* Task:
Exact copy, no pictures: return all the data below as written.

[Saved data entries]
▼▼▼
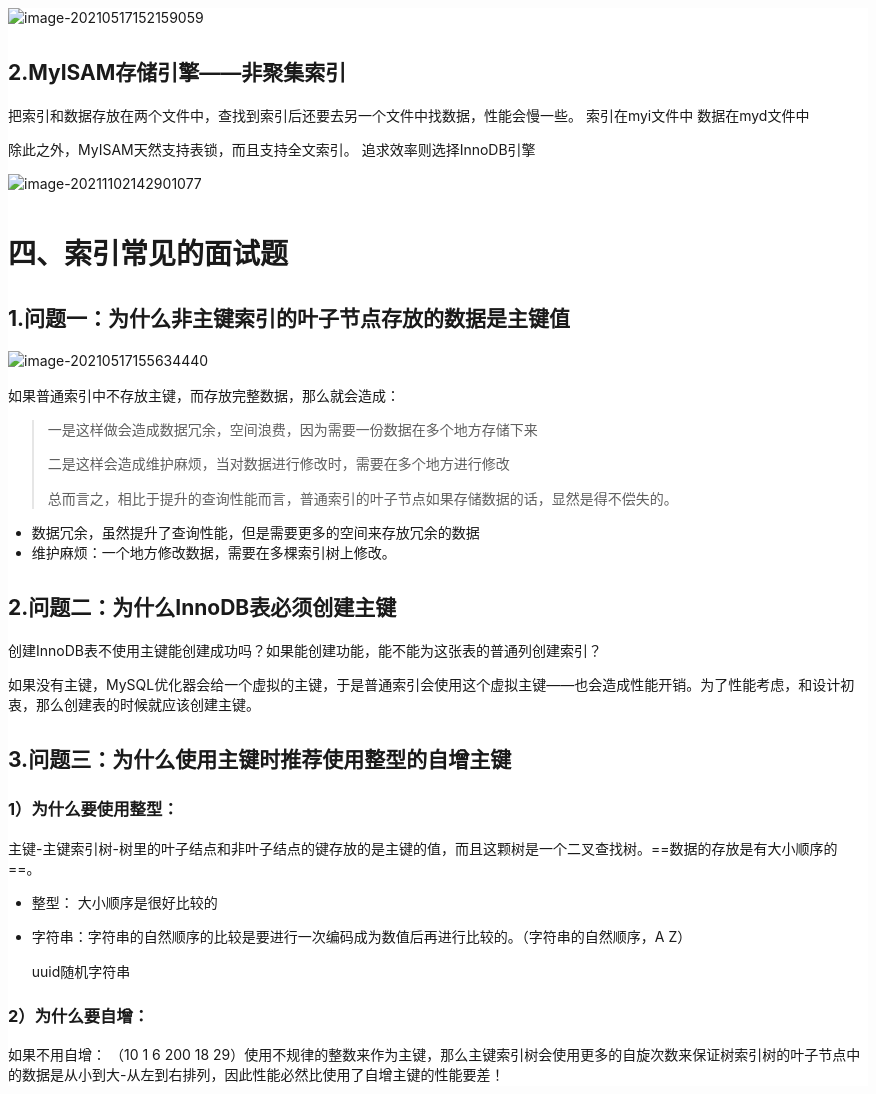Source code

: ![image-20210517152159059](http://cdn.nefu-yzk.top/img/image-20210517152159059.png)



## 2.MyISAM存储引擎——非聚集索引

把索引和数据存放在两个文件中，查找到索引后还要去另一个文件中找数据，性能会慢一些。  索引在myi文件中  数据在myd文件中

除此之外，MyISAM天然支持表锁，而且支持全文索引。  追求效率则选择InnoDB引擎

![image-20211102142901077](http://cdn.nefu-yzk.top/img/image-20211102142901077.png)

# 四、索引常见的面试题

## 1.问题一：为什么非主键索引的叶子节点存放的数据是主键值

![image-20210517155634440](http://cdn.nefu-yzk.top/img/image-20210517155634440.png)

如果普通索引中不存放主键，而存放完整数据，那么就会造成：

> 一是这样做会造成数据冗余，空间浪费，因为需要一份数据在多个地方存储下来
>
> 二是这样会造成维护麻烦，当对数据进行修改时，需要在多个地方进行修改
>
> 总而言之，相比于提升的查询性能而言，普通索引的叶子节点如果存储数据的话，显然是得不偿失的。

- 数据冗余，虽然提升了查询性能，但是需要更多的空间来存放冗余的数据
- 维护麻烦：一个地方修改数据，需要在多棵索引树上修改。



## 2.问题二：为什么InnoDB表必须创建主键

创建InnoDB表不使用主键能创建成功吗？如果能创建功能，能不能为这张表的普通列创建索引？

如果没有主键，MySQL优化器会给一个虚拟的主键，于是普通索引会使用这个虚拟主键——也会造成性能开销。为了性能考虑，和设计初衷，那么创建表的时候就应该创建主键。



## 3.问题三：为什么使用主键时推荐使用整型的自增主键

### 1）为什么要使用整型：

主键-主键索引树-树里的叶子结点和非叶子结点的键存放的是主键的值，而且这颗树是一个二叉查找树。==数据的存放是有大小顺序的==。

- 整型： 大小顺序是很好比较的
- 字符串：字符串的自然顺序的比较是要进行一次编码成为数值后再进行比较的。（字符串的自然顺序，A Z）

   uuid随机字符串

### 2）为什么要自增：

如果不用自增：  （10  1  6  200  18  29）使用不规律的整数来作为主键，那么主键索引树会使用更多的自旋次数来保证树索引树的叶子节点中的数据是从小到大-从左到右排列，因此性能必然比使用了自增主键的性能要差！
▲▲▲
* Response box:
Source code

: ![image-20210517152159059](http://cdn.nefu-yzk.top/img/image-20210517152159059.png)



## 2.MyISAM存储引擎——非聚集索引

把索引和数据存放在两个文件中，查找到索引后还要去另一个文件中找数据，性能会慢一些。  索引在myi文件中  数据在myd文件中

除此之外，MyISAM天然支持表锁，而且支持全文索引。  追求效率则选择InnoDB引擎

![image-20211102142901077](http://cdn.nefu-yzk.top/img/image-20211102142901077.png)

# 四、索引常见的面试题

## 1.问题一：为什么非主键索引的叶子节点存放的数据是主键值

![image-20210517155634440](http://cdn.nefu-yzk.top/img/image-20210517155634440.png)

如果普通索引中不存放主键，而存放完整数据，那么就会造成：

> 一是这样做会造成数据冗余，空间浪费，因为需要一份数据在多个地方存储下来
>
> 二是这样会造成维护麻烦，当对数据进行修改时，需要在多个地方进行修改
>
> 总而言之，相比于提升的查询性能而言，普通索引的叶子节点如果存储数据的话，显然是得不偿失的。

- 数据冗余，虽然提升了查询性能，但是需要更多的空间来存放冗余的数据
- 维护麻烦：一个地方修改数据，需要在多棵索引树上修改。



## 2.问题二：为什么InnoDB表必须创建主键

创建InnoDB表不使用主键能创建成功吗？如果能创建功能，能不能为这张表的普通列创建索引？

如果没有主键，MySQL优化器会给一个虚拟的主键，于是普通索引会使用这个虚拟主键——也会造成性能开销。为了性能考虑，和设计初衷，那么创建表的时候就应该创建主键。



## 3.问题三：为什么使用主键时推荐使用整型的自增主键

### 1）为什么要使用整型：

主键-主键索引树-树里的叶子结点和非叶子结点的键存放的是主键的值，而且这颗树是一个二叉查找树。==数据的存放是有大小顺序的==。

- 整型： 大小顺序是很好比较的
- 字符串：字符串的自然顺序的比较是要进行一次编码成为数值后再进行比较的。（字符串的自然顺序，A Z）

   uuid随机字符串

### 2）为什么要自增：

如果不用自增：  （10  1  6  200  18  29）使用不规律的整数来作为主键，那么主键索引树会使用更多的自旋次数来保证树索引树的叶子节点中的数据是从小到大-从左到右排列，因此性能必然比使用了自增主键的性能要差！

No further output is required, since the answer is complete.